UF astronomers are trying to find out where the black holes are in space exactly

UF researchers started using a camera to detect magnetic fields in space in 2012 and will publish more results in May.

Astronomers used the UF-built infrared CanariCam to photograph an invisible magnetic field in the Milky Way’s center, said Charles Telesco, the UF department chair of astronomy, who helped build the CanariCam. The mappings of these magnetic fields will appear in the peer-reviewed astronomy journal Monthly Notices of the Royal Astronomical Society in May, Telesco said. The research leads to a better understanding of how Earth, the solar system and the galaxy formed.

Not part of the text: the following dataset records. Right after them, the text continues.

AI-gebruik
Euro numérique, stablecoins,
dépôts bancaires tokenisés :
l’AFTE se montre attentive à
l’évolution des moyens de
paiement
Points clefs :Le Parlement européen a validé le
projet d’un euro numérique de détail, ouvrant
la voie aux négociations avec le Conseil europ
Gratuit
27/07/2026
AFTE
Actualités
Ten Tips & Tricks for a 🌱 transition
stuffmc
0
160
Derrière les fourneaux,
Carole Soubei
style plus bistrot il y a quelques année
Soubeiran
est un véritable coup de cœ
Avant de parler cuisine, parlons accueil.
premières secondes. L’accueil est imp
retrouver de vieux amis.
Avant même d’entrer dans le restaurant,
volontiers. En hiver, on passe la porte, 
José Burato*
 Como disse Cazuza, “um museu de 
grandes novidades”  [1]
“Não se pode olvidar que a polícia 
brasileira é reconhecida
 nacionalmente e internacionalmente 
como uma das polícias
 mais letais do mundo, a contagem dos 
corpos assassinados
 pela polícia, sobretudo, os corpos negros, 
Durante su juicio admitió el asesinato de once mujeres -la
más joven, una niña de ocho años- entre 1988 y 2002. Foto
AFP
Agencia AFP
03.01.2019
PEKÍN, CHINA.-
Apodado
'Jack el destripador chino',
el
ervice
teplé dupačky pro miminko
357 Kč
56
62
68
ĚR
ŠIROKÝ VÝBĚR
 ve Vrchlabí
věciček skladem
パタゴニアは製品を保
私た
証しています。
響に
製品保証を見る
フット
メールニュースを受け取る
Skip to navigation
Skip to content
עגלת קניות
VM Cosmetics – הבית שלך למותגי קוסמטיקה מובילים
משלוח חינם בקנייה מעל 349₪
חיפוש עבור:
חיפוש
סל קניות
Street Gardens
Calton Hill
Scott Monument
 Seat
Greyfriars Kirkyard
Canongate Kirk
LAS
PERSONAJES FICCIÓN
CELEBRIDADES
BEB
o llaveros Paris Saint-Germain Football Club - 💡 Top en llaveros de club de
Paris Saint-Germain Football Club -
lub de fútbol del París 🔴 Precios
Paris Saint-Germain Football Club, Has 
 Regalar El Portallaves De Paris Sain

“The more we know about (what the camera shows), it gives us a better appreciation of the world,” Telesco said.

The researchers received two grants — for $275,000 in 2009 and $127,000 in 2015 — from the National Science Foundation, Telesco said.

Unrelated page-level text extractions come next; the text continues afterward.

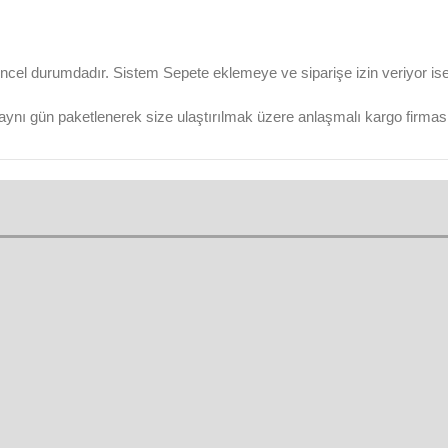
ncel durumdadır. Sistem Sepete eklemeye ve siparişe izin veriyor ise ü
aynı gün paketlenerek size ulaştırılmak üzere anlaşmalı kargo firmasına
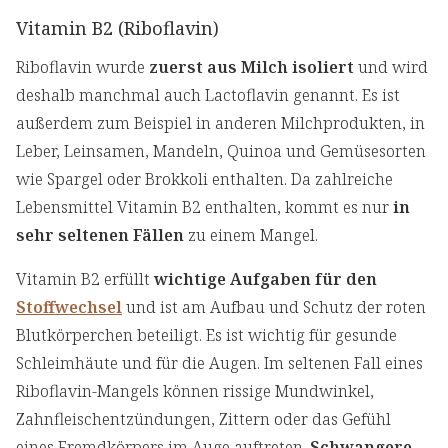
Vitamin B2 (Riboflavin)
Riboflavin wurde
zuerst aus Milch isoliert
und wird
deshalb manchmal auch Lactoflavin genannt. Es ist
außerdem zum Beispiel in anderen Milchprodukten, in
Leber, Leinsamen, Mandeln, Quinoa und Gemüsesorten
wie Spargel oder Brokkoli enthalten. Da zahlreiche
Lebensmittel Vitamin B2 enthalten, kommt es nur
in
sehr seltenen Fällen
zu einem Mangel.
Vitamin B2 erfüllt
wichtige Aufgaben für den
Stoffwechsel
und ist am Aufbau und Schutz der roten
Blutkörperchen beteiligt. Es ist wichtig für gesunde
Schleimhäute und für die Augen. Im seltenen Fall eines
Riboflavin-Mangels können rissige Mundwinkel,
Zahnfleischentzündungen, Zittern oder das Gefühl
eines Fremdkörpers im Auge auftreten.
Schwangere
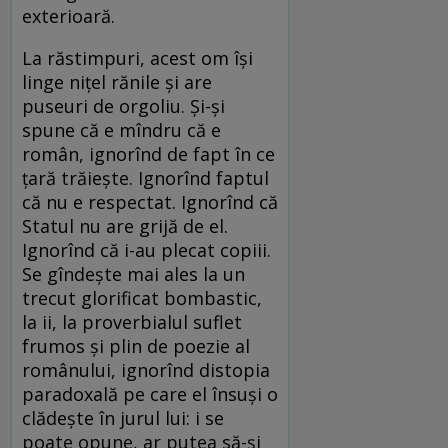
exterioară.
La răstimpuri, acest om își
linge nițel rănile și are
puseuri de orgoliu. Și-și
spune că e mîndru că e
român, ignorînd de fapt în ce
țară trăiește. Ignorînd faptul
că nu e respectat. Ignorînd că
Statul nu are grijă de el.
Ignorînd că i-au plecat copiii.
Se gîndește mai ales la un
trecut glorificat bombastic,
la ii, la proverbialul suflet
frumos și plin de poezie al
românului, ignorînd distopia
paradoxală pe care el însuși o
clădește în jurul lui: i se
poate opune, ar putea să-și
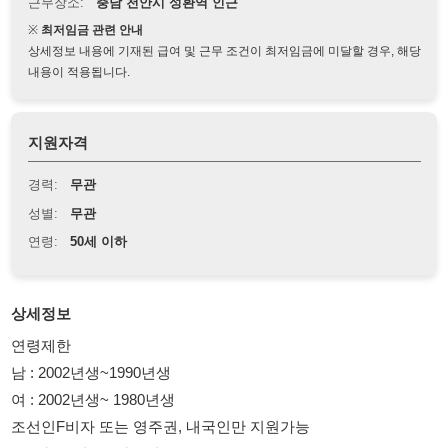
상세정보 내용에 기재된 급여 및 근무 조건이 최저임금에 미달할 경우, 해당
내용이 적용됩니다.
지원자격
경력:
무관
성별:
무관
연령:
50세 이하
상세정보
연령제한
남 : 2002년생~1990년생
여 : 2002년생~ 1980년생
조선인F비자 또는 영주권, 내국인만 지원가능
- 주야2교대 , 주간고정
- 07:50 ~ 19:40 잔업2시간
( 두시간근무에 15분 휴식) 입식!!
항시 토요일 특근 발생 (의무 아님)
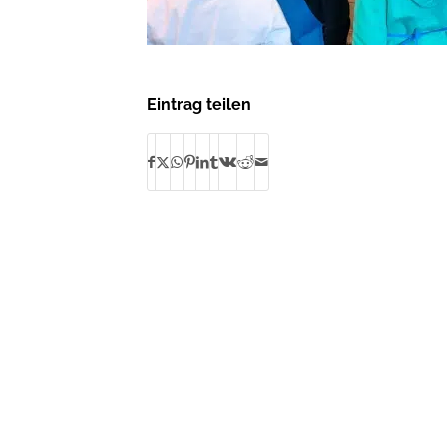
Eintrag teilen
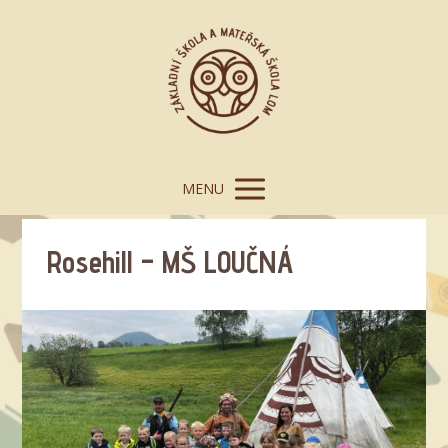
MENU
Rosehill – MŠ LOUČNÁ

The camera is attached to the Gran Telescopio Canarias telescope on the La Palma island, which is part of Spain’s Canary Islands off the coast of West Africa, he said.

The 1.6-foot-tall and 3.3-foot-across hexagonal camera detects how light travels, and that can answer questions about space and humanity’s place in the universe, Telesco said.

“We want to control our environment; we want it so serve us, and at the same time we also want to preserve it,” Telesco said.